- WHAT YOU SHOULD DO:
A faithful copy of all the entries is required, with no pictures in it.

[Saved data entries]
------------------------------------------------

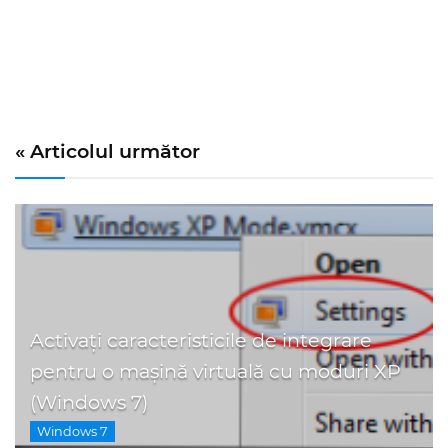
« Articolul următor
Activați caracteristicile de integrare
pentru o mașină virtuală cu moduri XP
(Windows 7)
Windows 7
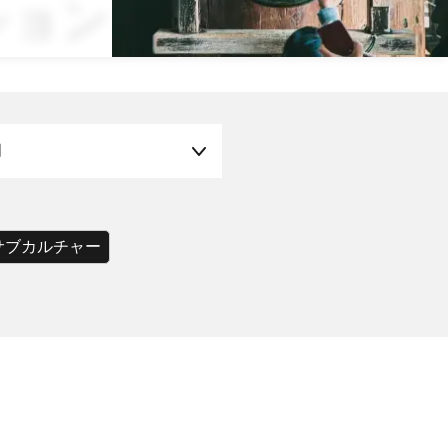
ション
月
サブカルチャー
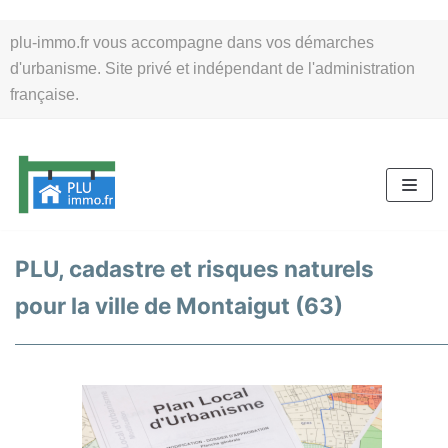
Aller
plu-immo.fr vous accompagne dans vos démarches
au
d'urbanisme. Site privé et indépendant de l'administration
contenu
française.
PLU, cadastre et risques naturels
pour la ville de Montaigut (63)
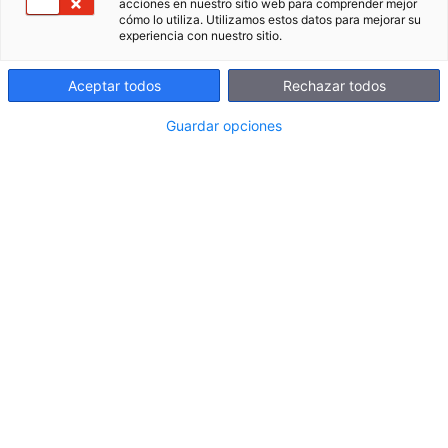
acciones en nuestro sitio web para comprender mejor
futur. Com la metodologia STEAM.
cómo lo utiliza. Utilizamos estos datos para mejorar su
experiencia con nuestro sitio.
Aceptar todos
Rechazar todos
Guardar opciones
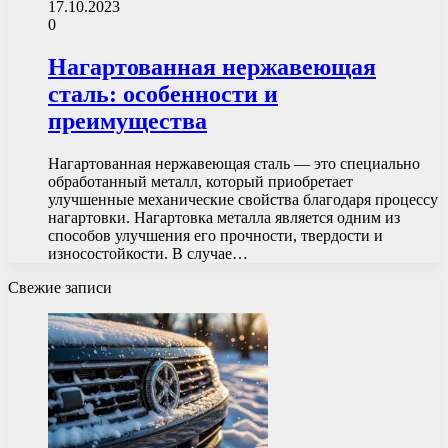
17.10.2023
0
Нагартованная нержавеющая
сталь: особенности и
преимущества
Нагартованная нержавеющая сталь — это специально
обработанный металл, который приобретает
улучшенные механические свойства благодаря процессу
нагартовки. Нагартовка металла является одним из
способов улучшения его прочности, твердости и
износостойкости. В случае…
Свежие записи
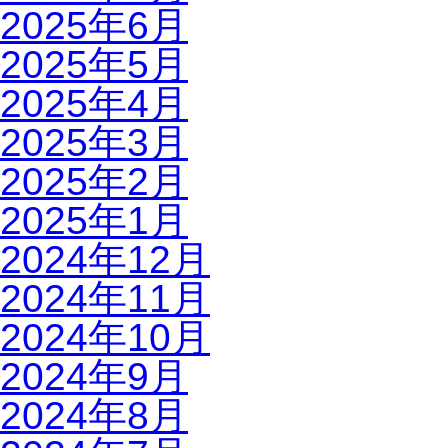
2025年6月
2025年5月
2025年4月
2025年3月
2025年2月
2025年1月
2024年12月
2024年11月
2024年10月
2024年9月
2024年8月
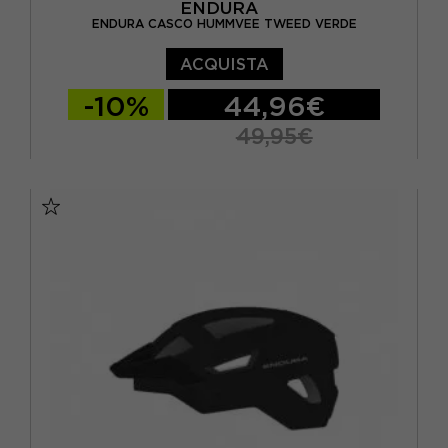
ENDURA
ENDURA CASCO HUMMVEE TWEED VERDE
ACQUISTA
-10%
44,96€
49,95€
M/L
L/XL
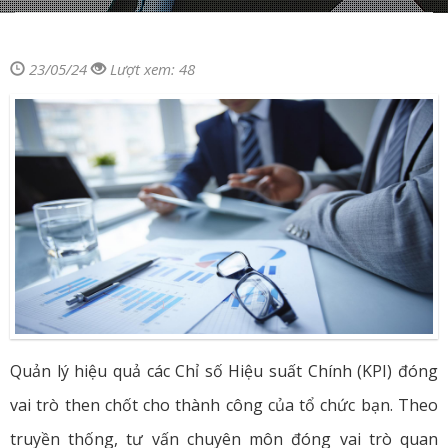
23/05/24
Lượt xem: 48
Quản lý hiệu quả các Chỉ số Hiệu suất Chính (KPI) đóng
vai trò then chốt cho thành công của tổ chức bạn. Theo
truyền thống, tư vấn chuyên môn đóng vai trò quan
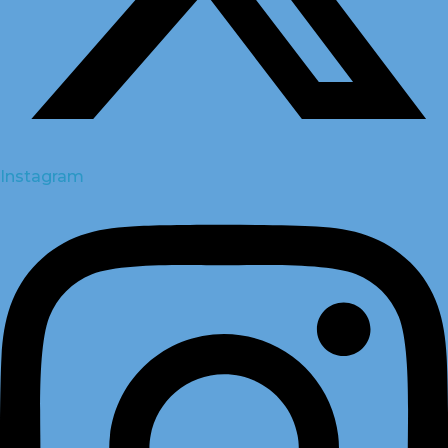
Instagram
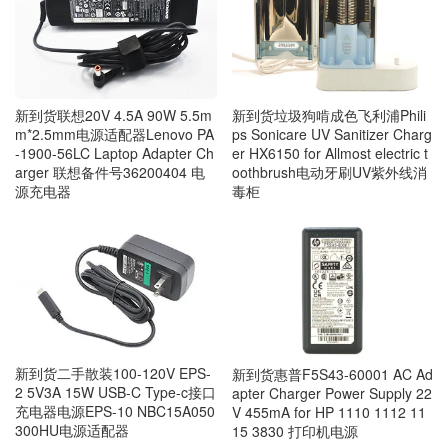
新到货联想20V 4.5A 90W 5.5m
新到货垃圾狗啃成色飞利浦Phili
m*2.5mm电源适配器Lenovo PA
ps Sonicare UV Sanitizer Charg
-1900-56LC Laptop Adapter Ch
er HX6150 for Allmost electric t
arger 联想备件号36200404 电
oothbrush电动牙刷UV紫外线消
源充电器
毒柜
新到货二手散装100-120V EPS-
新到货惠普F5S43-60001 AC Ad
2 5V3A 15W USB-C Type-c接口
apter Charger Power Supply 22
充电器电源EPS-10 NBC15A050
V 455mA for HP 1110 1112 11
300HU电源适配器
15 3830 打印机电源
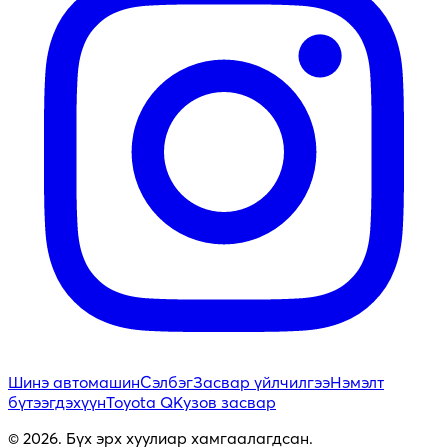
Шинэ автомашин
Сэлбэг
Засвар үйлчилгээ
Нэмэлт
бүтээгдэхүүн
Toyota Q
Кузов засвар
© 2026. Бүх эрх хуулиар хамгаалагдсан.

------------------------------------------------

- ANSWER SECTION:
« Articolul următor
Activați caracteristicile de integrare
pentru o mașină virtuală cu moduri XP
(Windows 7)
Windows 7
ション
月
サブカルチャー
Aller
plu-immo.fr vous accompagne dans vos démarches
au
d'urbanisme. Site privé et indépendant de l'administration
contenu
française.
PLU, cadastre et risques naturels
pour la ville de Montaigut (63)
acciones en nuestro sitio web para comprender mejor
futur. Com la metodologia STEAM.
cómo lo utiliza. Utilizamos estos datos para mejorar su
experiencia con nuestro sitio.
Aceptar todos
Rechazar todos
Guardar opciones
17.10.2023
0
Нагартованная нержавеющая
сталь: особенности и
преимущества
Нагартованная нержавеющая сталь — это специально
обработанный металл, который приобретает
улучшенные механические свойства благодаря процессу
нагартовки. Нагартовка металла является одним из
способов улучшения его прочности, твердости и
износостойкости. В случае…
Свежие записи
2025年6月
2025年5月
2025年4月
2025年3月
2025年2月
2025年1月
2024年12月
2024年11月
2024年10月
2024年9月
2024年8月
ENDURA
ENDURA CASCO HUMMVEE TWEED VERDE
ACQUISTA
-10%
44,96€
49,95€
M/L
L/XL
23/05/24
Lượt xem: 48
Quản lý hiệu quả các Chỉ số Hiệu suất Chính (KPI) đóng
vai trò then chốt cho thành công của tổ chức bạn. Theo
truyền thống, tư vấn chuyên môn đóng vai trò quan
Instagram
新到货联想20V 4.5A 90W 5.5m
新到货垃圾狗啃成色飞利浦Phili
m*2.5mm电源适配器Lenovo PA
ps Sonicare UV Sanitizer Charg
-1900-56LC Laptop Adapter Ch
er HX6150 for Allmost electric t
arger 联想备件号36200404 电
oothbrush电动牙刷UV紫外线消
源充电器
毒柜
新到货二手散装100-120V EPS-
新到货惠普F5S43-60001 AC Ad
2 5V3A 15W USB-C Type-c接口
apter Charger Power Supply 22
充电器电源EPS-10 NBC15A050
V 455mA for HP 1110 1112 11
300HU电源适配器
15 3830 打印机电源
Шинэ автомашин
Сэлбэг
Засвар үйлчилгээ
Нэмэлт
бүтээгдэхүүн
Toyota Q
Кузов засвар
© 2026. Бүх эрх хуулиар хамгаалагдсан.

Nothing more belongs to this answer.